* **What is required**:
Update the rows below by writing out their lines again with each "Hampton Inn by Hilton Petersburg Fort Lee" changed to "Hampton Inn Petersburg" and nothing else altered. Omit the pictures from your answer.

[Page images and extracted text]
*** Block opens ***
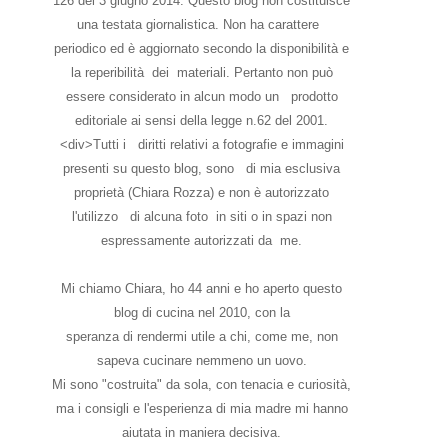
126 del 3 giugno 2014. Questo blog non costituisce
una testata giornalistica. Non ha carattere
periodico ed è aggiornato secondo la disponibilità e
la reperibilità dei materiali. Pertanto non può
essere considerato in alcun modo un prodotto
editoriale ai sensi della legge n.62 del 2001.
<div>Tutti i diritti relativi a fotografie e immagini
presenti su questo blog, sono di mia esclusiva
proprietà (Chiara Rozza) e non è autorizzato
l'utilizzo di alcuna foto in siti o in spazi non
espressamente autorizzati da me.
Mi chiamo Chiara, ho 44 anni e ho aperto questo
blog di cucina nel 2010, con la
speranza di rendermi utile a chi, come me, non
sapeva cucinare nemmeno un uovo.
Mi sono "costruita" da sola, con tenacia e curiosità,
ma i consigli e l'esperienza di mia madre mi hanno
aiutata in maniera decisiva.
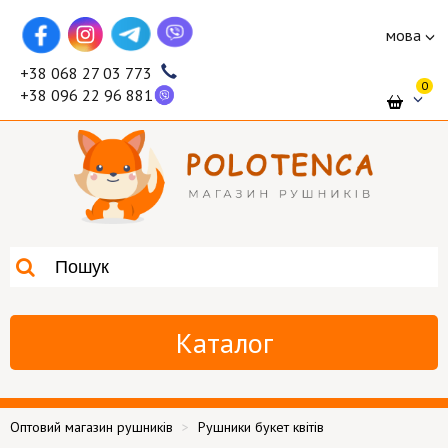
мова
+38 068 27 03 773
0
+38 096 22 96 881
Каталог
Оптовий магазин рушників
Рушники букет квітів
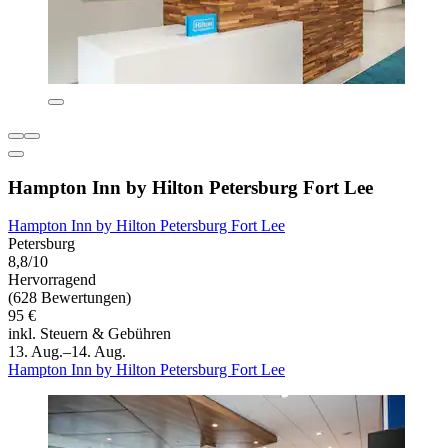
Hampton Inn by Hilton Petersburg Fort Lee
Hampton Inn by Hilton Petersburg Fort Lee
Petersburg
8,8/10
Hervorragend
(628 Bewertungen)
95 €
inkl. Steuern & Gebühren
13. Aug.–14. Aug.
Hampton Inn by Hilton Petersburg Fort Lee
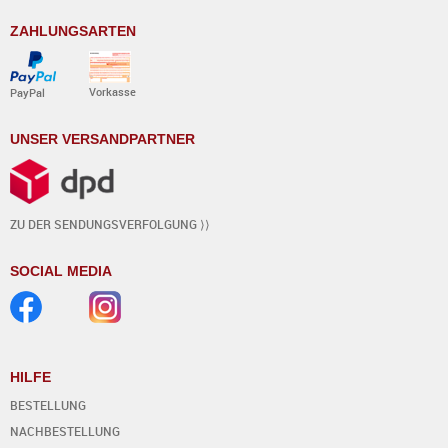
ZAHLUNGSARTEN
Vorkasse
PayPal
UNSER VERSANDPARTNER
ZU DER SENDUNGSVERFOLGUNG ⟩⟩
SOCIAL MEDIA
HILFE
BESTELLUNG
NACHBESTELLUNG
*** Block closes ***
* **Answer box**:
126 del 3 giugno 2014. Questo blog non costituisce
una testata giornalistica. Non ha carattere
periodico ed è aggiornato secondo la disponibilità e
la reperibilità dei materiali. Pertanto non può
essere considerato in alcun modo un prodotto
editoriale ai sensi della legge n.62 del 2001.
<div>Tutti i diritti relativi a fotografie e immagini
presenti su questo blog, sono di mia esclusiva
proprietà (Chiara Rozza) e non è autorizzato
l'utilizzo di alcuna foto in siti o in spazi non
espressamente autorizzati da me.
Mi chiamo Chiara, ho 44 anni e ho aperto questo
blog di cucina nel 2010, con la
speranza di rendermi utile a chi, come me, non
sapeva cucinare nemmeno un uovo.
Mi sono "costruita" da sola, con tenacia e curiosità,
ma i consigli e l'esperienza di mia madre mi hanno
aiutata in maniera decisiva.
мова
+38 068 27 03 773
0
+38 096 22 96 881
Каталог
Оптовий магазин рушників
Рушники букет квітів
Hampton Inn Petersburg
Hampton Inn Petersburg
Petersburg
8,8/10
Hervorragend
(628 Bewertungen)
95 €
inkl. Steuern & Gebühren
13. Aug.–14. Aug.
Hampton Inn Petersburg
ZAHLUNGSARTEN
Vorkasse
PayPal
UNSER VERSANDPARTNER
ZU DER SENDUNGSVERFOLGUNG ⟩⟩
SOCIAL MEDIA
HILFE
BESTELLUNG
NACHBESTELLUNG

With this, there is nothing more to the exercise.